Eysa Haider (500x300)
Pre B ALL (Acute Lymphoblastic Leukemia)

Eysa Haider

Pre B ALL (Acute Lymphoblastic Leukemia)

Ottawa ON
Canada

A Mother's intuition... His strength.
 

Everyone says it, "You are so strong..." You are so amazing." "I could never do what you are doing" But the fact is, I felt shattered, broken and so tired that I no longer slept. I felt so weak.

My son Eysa is amazing, he is stronger than I can put into words and he inspires me every minute of every day. You see, my son...my youngest, baby boy, was diagnosed with Leukemia. He was diagnosed in September 2014. That day will forever stay burned into my memory as the beginning of our nightmarish journey.

Our spring started like all the others. A new beginning, renewal, feeling alive. But Eysa was getting weaker and weaker, my child was wilting. He is the youngest of four and he turned our lives upside down from the moment he squealed his way into our hearts. So demanding, so fierce with his love it could consume you. He always makes his presence known! But now he was hurting, in so much physical pain that he couldn't have a shirt put over his head without screaming. He began limping and always needing to be held.

I couldn't shake the feeling that something was very wrong.

Countless doctors, visits to the ER, appointment after appointment. Nothing. Constant antibiotics, reactions, persistent coughs, and many bouts with fevers that he could never seem to shake off. Not once did any of these medical professionals offer to do a simple blood test. The spring moved into summer this way. Eysa was hardly active anymore, and he grew paler by the day.

Then I had the dream that changed everything. A very close friend of my husband and I had passed away a few years back from Cancer. He was always so full of life and meant so much to both of us. I saw him in my dream one night. He was with my three older children who were teenagers (in reality, they were all 12 and under). He told me he never got to spend time with them when he was alive so he was visiting to spend time with them now.

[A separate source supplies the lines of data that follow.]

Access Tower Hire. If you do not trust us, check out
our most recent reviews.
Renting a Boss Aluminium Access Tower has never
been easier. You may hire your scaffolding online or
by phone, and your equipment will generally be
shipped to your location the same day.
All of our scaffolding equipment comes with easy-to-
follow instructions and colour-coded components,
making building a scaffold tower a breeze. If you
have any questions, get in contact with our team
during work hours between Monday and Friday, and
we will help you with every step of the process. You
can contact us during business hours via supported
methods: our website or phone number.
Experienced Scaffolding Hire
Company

Eysa was nowhere in this dream, it was as if he didn't exist at all. I woke up startled, with a pillow wet with my own tears. I kissed my sleeping son's forehead with an unknown, knowing. "I feel like his mortality is at risk, he won't make it," I stated as if it was a fact. Etienne came into my dream as a Guardian Angel. The next day, our second Angel arrived as an expectant friend. She informed me that I should reach out to her new pediatrician for a second opinion.

The rest is terrible, terrible history. Eysa's new pediatrician took one look at him and had us sent to CHEO immediately for, you guessed it, blood tests. Then the dreaded phone call came. "I am so sorry, but you have to go to CHEO immediately, l am so so very sorry." My knees buckled and I was a puddle on the floor.

Immediately, the pokes started, the biopsies, the spinal taps, the IVs, throwing up, and pain...so much pain. His hemoglobin was so low the ER was shocked our son was even upright let alone, smiling and talking. We were told that Eysa had 97% blasts in his system. Had we not arrived when we did, he would have likely had 2 weeks left to live. His life was at ultimate risk.

This journey has been so difficult and wrought with much suffering for our baby boy, for our other three children who still needed their parents, for my stoic rock of a husband who let me lean on him time and again, for his aunts, uncles, and grandparents. For all those touched by my beautiful boy's spirit, his joy, his love and now his unending strength, it has been a difficult path to navigate.

Eysa had three and a half years of treatments for Pre B ALL Leukemia. After his initial 2 weeks of intensive treatment and blood transfusions at CHEO, he was discharged to go home. We brought him in daily to the Medical Day Unit for (sometimes) 12 hours of treatment. He was taking oral chemotherapy and he was getting IV chemo as well as a host of other treatments and medications to help control this monster. Eysa had 17 Spinal Tap surgeries throughout this time as well. After his first time receiving iv chemotherapy, our son stopped walking and didn’t attempt it again until 10 months later.

On December 11, 2017, we hit the final official day of chemotherapy. It was very bittersweet because Eysa’s Grandfather who lived with us had passed on only a few days prior after a long struggle with his own health conditions. It was as if my father was waiting to know that Eysa was healthy again before he could let go.

These days, Eysa is a strong, determined young man who is hitting the preteen stage with a flurry. On December 2022 he will be considered free and clear of Cancer. We have a long road ahead of us in terms of dealing with the latent effects of treatment and catching up with all the schooling he never got to participate in, but I know that Eysa will come out on top and live the kind of life he was meant to. We can’t wait to see what he accomplishes.